» Document section:
Apple Inc. is seeking to import most of the iPhones it sells in the U.S. from India by the end of next year, accelerating a shift beyond China to mitigate risks related to tariffs and geopolitical tensions.

T-Mobile U.S. Inc. reported fewer new wireless phone subscribers than analysts expected in the first quarter.

Colgate-Palmolive Co. cut its growth and profit outlooks as tariffs are expected to add $200 million in costs this year.

AbbVie Inc. raised its profit outlook for the year on better-than-expected sales from newer autoimmune treatments.

Centene Corp. raised its revenue guidance for the year because more people enrolled in its health insurance plans than it expected, a welcome sign for investors after the largest in the sector, UnitedHealth Group Inc. cut its forecast earlier this month.

Some of the main moves in markets:

Stocks: The S&P 500 rose 0.7%, the Nasdaq 100 rose 1.1%, with both the Dow Jones Industrial Average and Russell 2000 Index little changed.

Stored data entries
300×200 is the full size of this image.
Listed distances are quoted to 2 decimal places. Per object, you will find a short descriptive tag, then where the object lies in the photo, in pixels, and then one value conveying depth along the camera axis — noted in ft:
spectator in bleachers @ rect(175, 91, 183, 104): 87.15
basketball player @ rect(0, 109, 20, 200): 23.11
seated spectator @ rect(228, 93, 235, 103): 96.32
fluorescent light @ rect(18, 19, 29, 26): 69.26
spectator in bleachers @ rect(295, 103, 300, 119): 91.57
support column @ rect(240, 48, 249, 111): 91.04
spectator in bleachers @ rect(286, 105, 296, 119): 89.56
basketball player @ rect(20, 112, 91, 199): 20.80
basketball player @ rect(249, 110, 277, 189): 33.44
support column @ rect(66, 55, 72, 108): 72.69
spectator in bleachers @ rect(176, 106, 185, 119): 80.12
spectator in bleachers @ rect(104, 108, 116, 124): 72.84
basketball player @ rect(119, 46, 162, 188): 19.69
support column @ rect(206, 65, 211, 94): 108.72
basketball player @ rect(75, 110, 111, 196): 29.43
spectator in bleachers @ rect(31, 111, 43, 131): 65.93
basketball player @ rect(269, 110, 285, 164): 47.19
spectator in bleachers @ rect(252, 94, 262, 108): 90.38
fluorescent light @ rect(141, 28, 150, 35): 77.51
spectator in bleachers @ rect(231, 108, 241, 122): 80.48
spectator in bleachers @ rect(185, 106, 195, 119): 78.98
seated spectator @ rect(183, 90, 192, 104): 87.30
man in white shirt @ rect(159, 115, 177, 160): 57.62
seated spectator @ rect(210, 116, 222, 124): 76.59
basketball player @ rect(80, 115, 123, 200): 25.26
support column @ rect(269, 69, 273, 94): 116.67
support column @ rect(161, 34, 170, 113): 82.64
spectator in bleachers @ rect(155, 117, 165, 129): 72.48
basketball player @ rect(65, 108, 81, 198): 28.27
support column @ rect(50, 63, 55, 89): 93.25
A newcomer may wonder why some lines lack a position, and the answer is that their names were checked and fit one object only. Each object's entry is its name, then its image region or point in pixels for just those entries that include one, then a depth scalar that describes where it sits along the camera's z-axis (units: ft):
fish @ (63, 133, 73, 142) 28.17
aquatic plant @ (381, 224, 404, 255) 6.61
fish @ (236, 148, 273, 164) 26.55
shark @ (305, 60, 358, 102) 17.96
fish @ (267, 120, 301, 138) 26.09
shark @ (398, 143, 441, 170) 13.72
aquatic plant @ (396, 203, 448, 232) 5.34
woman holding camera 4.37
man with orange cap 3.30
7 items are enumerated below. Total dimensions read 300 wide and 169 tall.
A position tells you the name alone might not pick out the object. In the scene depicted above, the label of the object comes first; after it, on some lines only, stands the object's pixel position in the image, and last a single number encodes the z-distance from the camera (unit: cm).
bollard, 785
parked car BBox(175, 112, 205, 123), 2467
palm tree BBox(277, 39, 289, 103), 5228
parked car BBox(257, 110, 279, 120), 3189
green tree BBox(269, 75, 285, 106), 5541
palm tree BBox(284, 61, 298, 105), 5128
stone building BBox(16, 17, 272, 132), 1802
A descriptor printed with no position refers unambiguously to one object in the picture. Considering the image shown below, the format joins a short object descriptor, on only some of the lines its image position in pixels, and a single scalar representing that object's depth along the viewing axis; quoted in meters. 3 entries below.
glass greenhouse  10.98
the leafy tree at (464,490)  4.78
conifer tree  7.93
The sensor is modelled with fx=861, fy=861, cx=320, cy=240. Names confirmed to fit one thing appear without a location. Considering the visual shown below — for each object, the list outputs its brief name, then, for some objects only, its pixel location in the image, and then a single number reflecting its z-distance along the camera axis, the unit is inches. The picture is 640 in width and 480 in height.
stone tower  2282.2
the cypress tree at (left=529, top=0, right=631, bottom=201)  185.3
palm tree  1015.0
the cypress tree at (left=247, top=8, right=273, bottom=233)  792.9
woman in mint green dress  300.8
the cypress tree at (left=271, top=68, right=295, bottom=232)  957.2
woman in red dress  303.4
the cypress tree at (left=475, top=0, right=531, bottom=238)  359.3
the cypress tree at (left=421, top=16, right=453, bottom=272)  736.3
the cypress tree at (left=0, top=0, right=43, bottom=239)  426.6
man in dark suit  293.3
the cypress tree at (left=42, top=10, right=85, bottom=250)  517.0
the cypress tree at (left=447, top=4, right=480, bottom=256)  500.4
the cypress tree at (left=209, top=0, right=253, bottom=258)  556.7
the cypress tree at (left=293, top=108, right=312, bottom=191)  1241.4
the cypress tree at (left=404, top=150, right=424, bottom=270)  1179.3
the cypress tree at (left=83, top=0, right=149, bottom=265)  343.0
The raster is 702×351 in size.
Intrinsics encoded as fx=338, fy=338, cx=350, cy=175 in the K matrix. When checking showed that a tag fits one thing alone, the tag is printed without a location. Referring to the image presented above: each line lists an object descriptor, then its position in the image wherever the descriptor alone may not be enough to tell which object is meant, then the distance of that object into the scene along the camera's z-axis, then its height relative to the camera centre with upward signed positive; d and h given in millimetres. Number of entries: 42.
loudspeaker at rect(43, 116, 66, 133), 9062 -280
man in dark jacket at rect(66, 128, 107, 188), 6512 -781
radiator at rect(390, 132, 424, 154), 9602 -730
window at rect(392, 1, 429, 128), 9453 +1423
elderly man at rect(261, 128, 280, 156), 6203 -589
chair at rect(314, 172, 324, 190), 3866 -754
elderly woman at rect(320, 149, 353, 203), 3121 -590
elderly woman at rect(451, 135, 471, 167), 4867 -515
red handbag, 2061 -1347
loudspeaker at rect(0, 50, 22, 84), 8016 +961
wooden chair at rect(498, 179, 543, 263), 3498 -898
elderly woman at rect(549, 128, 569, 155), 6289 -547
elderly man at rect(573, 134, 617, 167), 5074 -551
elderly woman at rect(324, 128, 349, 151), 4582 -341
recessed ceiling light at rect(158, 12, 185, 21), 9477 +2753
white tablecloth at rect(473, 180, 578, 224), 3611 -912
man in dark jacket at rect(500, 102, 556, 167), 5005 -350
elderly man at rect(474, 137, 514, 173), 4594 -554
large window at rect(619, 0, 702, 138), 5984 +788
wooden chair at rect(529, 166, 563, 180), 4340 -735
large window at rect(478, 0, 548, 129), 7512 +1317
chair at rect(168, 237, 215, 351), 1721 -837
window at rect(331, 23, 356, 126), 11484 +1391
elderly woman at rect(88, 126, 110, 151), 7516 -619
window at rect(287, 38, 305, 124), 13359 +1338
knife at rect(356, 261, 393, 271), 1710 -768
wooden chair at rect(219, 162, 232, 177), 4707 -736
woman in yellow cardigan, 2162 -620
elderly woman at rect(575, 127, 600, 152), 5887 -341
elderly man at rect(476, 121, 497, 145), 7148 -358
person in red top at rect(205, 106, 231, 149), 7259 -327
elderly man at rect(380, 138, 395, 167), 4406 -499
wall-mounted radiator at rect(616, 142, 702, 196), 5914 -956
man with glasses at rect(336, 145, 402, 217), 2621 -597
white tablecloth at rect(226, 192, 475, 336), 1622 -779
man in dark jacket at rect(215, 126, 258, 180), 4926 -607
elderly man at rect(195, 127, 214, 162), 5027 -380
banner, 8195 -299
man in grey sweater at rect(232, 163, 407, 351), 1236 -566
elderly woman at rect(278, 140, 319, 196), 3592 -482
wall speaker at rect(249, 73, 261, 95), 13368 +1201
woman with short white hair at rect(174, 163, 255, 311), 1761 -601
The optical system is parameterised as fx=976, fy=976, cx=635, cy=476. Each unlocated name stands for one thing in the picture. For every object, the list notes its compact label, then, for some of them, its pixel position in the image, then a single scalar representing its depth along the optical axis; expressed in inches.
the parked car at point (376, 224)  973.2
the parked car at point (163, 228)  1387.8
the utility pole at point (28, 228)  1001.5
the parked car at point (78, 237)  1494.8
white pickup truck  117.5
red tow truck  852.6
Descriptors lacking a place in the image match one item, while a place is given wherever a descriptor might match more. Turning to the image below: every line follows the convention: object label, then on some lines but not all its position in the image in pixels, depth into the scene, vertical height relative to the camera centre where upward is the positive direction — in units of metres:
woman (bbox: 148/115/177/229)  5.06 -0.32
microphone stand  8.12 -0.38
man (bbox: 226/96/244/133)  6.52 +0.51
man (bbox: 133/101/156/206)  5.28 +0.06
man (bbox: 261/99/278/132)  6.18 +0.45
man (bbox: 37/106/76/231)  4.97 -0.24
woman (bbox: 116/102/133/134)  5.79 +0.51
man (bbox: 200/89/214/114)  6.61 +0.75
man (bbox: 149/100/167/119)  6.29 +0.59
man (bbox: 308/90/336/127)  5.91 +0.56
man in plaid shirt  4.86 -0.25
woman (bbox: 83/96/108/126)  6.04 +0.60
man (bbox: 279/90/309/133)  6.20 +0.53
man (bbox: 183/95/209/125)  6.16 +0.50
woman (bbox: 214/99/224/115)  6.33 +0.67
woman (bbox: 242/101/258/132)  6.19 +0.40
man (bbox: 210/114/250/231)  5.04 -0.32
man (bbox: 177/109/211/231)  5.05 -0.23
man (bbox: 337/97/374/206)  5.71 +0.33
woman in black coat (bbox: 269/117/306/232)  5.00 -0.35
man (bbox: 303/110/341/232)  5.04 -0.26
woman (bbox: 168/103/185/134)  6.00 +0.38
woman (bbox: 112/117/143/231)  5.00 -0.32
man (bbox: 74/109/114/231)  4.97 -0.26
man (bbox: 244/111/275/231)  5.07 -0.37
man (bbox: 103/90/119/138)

» Work order: In the business news text, how much do tariffs add to Colgate-Palmolive's costs this year?

» Expected answer: $200 million